- Kakinagimak Lake (centre-right) and surrounding lakes
- Location: Northern Administration District, Saskatchewan
- Coordinates: 55°12′00″N 102°17′01″W﻿ / ﻿55.2001°N 102.2837°W
- Type: Bifurcating lake
- Part of: Churchill River drainage basin; Saskatchewan River drainage; basin
- River sources: Canadian Shield
- Basin countries: Canada
- Max. length: 25 km (16 mi)
- Surface area: 1,835 ha (4,530 acres)
- Average depth: 18 to 25 m (59 to 82 ft)
- Max. depth: 41 m (135 ft)
- Shore length^{1}: 156 km (97 mi)
- Surface elevation: 330 m (1,080 ft)
- Settlements: None

= Kakinagimak Lake =

Lake in Saskatchewan, Canada

Kakinagimak Lake is a bifurcating lake in the Canadian province of Saskatchewan. The northern part of the lake drains north into the Churchill River drainage basin while the southern part drains into the Wildnest–Sturgeon-Weir River system. The Sturgeon-Weir River is a tributary of the Saskatchewan River. The lake lies in low-relief forested terrain of the Canadian Shield. The climate is sub-arctic.

Kakinagimak Lake is about 45 km north-west of Flin Flon, Manitoba and 40 km east of Pelican Narrows, Saskatchewan. There is a fly-in fishing lodge on the lake.

== Description ==
Kakinagimak Lake is 25 km long, following north-south geological structures, but is narrow like a river. The lake surface is about 330 m above sea level. It has an average depth of 18 to 25 m and a maximum depth of 41 m The shoreline measures about 156 km long.

The northern part of Kakinagimak Lake drains northward into the Churchill River via Nemei Lake, Tocher Lake, and the Nemei River. The southern part of Kakinagimak Lake drains south into the Wildnest–Sturgeon-Weir River system, then into the Saskatchewan River.

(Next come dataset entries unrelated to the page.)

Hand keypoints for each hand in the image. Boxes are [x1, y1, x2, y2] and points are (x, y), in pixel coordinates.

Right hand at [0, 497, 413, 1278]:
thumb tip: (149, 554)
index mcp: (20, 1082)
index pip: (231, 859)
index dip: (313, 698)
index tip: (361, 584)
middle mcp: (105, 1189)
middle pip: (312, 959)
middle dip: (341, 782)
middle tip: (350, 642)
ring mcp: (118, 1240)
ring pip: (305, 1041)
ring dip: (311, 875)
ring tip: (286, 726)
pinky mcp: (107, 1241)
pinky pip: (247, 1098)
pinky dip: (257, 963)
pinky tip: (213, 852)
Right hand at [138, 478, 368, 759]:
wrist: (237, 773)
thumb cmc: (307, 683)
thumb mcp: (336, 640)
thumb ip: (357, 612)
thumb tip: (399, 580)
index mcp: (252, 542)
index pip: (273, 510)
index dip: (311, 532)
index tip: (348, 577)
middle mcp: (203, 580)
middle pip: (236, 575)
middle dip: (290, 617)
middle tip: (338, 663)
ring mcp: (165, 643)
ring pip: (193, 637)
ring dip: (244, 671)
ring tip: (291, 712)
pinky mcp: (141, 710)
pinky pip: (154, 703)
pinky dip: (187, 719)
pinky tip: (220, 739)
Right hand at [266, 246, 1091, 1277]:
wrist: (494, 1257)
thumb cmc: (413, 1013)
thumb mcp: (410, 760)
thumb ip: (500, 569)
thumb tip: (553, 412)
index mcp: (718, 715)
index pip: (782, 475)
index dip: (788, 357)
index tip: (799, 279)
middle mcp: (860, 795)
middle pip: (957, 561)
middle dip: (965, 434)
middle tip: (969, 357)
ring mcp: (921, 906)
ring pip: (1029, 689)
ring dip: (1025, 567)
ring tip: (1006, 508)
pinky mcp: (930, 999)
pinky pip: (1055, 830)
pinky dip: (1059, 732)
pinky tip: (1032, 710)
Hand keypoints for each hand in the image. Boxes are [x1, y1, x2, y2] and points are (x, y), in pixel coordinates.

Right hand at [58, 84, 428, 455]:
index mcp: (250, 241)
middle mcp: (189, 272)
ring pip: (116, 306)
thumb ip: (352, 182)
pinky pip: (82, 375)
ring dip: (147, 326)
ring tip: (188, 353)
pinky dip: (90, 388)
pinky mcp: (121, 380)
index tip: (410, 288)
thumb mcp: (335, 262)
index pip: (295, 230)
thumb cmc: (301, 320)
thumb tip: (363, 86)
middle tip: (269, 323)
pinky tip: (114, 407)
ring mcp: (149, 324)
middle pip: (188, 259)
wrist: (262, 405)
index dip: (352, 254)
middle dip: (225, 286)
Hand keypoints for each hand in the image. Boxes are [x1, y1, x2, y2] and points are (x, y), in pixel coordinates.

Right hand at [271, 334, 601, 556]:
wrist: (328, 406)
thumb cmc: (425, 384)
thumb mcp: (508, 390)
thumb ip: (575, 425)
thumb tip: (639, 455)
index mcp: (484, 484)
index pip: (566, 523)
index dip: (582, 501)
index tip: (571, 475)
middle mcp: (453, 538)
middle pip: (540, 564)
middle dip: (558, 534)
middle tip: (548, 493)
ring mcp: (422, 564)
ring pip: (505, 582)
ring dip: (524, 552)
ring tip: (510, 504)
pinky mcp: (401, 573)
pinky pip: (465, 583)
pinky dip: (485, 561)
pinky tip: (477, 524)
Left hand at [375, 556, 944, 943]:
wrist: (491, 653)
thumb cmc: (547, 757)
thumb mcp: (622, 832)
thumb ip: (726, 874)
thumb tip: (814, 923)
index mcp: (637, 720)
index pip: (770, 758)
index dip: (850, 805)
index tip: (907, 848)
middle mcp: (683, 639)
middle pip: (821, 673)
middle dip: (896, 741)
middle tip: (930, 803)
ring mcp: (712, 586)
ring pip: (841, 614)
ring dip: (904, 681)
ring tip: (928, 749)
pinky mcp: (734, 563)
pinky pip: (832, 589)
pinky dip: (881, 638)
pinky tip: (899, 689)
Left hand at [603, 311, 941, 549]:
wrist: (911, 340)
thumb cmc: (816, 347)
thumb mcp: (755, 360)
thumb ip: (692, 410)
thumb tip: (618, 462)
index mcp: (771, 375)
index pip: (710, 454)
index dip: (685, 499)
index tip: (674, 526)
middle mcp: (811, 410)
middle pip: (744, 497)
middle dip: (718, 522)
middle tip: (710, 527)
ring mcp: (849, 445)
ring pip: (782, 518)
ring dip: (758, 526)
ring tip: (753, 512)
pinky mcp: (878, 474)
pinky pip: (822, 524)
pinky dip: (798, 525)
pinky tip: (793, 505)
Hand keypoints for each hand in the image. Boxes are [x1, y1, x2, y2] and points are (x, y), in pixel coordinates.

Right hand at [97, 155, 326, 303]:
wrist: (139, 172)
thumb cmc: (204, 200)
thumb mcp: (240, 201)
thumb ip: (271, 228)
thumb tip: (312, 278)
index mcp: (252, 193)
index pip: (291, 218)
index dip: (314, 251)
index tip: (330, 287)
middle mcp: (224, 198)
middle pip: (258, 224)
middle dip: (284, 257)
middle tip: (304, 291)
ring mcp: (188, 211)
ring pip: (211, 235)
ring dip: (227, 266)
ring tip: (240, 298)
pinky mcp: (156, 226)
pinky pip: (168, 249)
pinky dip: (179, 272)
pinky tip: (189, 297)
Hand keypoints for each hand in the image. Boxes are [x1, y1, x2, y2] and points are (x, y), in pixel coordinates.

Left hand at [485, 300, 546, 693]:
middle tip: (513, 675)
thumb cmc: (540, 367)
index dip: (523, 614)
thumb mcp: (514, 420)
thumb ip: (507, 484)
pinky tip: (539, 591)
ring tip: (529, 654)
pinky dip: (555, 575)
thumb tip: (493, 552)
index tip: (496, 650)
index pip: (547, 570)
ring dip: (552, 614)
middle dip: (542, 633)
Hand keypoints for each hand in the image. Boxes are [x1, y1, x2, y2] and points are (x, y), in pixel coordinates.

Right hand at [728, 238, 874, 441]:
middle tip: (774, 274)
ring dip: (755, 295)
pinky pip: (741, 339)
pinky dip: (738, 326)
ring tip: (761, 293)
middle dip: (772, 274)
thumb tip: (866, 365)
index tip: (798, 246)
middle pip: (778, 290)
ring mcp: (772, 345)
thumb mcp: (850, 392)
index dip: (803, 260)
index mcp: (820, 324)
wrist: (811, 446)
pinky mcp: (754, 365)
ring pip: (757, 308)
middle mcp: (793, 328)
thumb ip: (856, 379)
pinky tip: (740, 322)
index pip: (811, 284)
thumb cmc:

Granitoid ridges near the lake rise to about 410 m above sea level.
Most of the region is underlain by granodiorite to tonalite gneisses, which are exposed on the shores of the central portion of the lake.

== Environment ==
The lake is in the subarctic climate zone. The annual average temperature is -2 °C.
The warmest month is July, when the average temperature is 17 °C and the coldest is January, with -21 °C. The lake is surrounded by coniferous forest.

== Fish species ==
Fish commonly found in Kakinagimak Lake include northern pike, walleye, cisco, lake whitefish, and lake trout.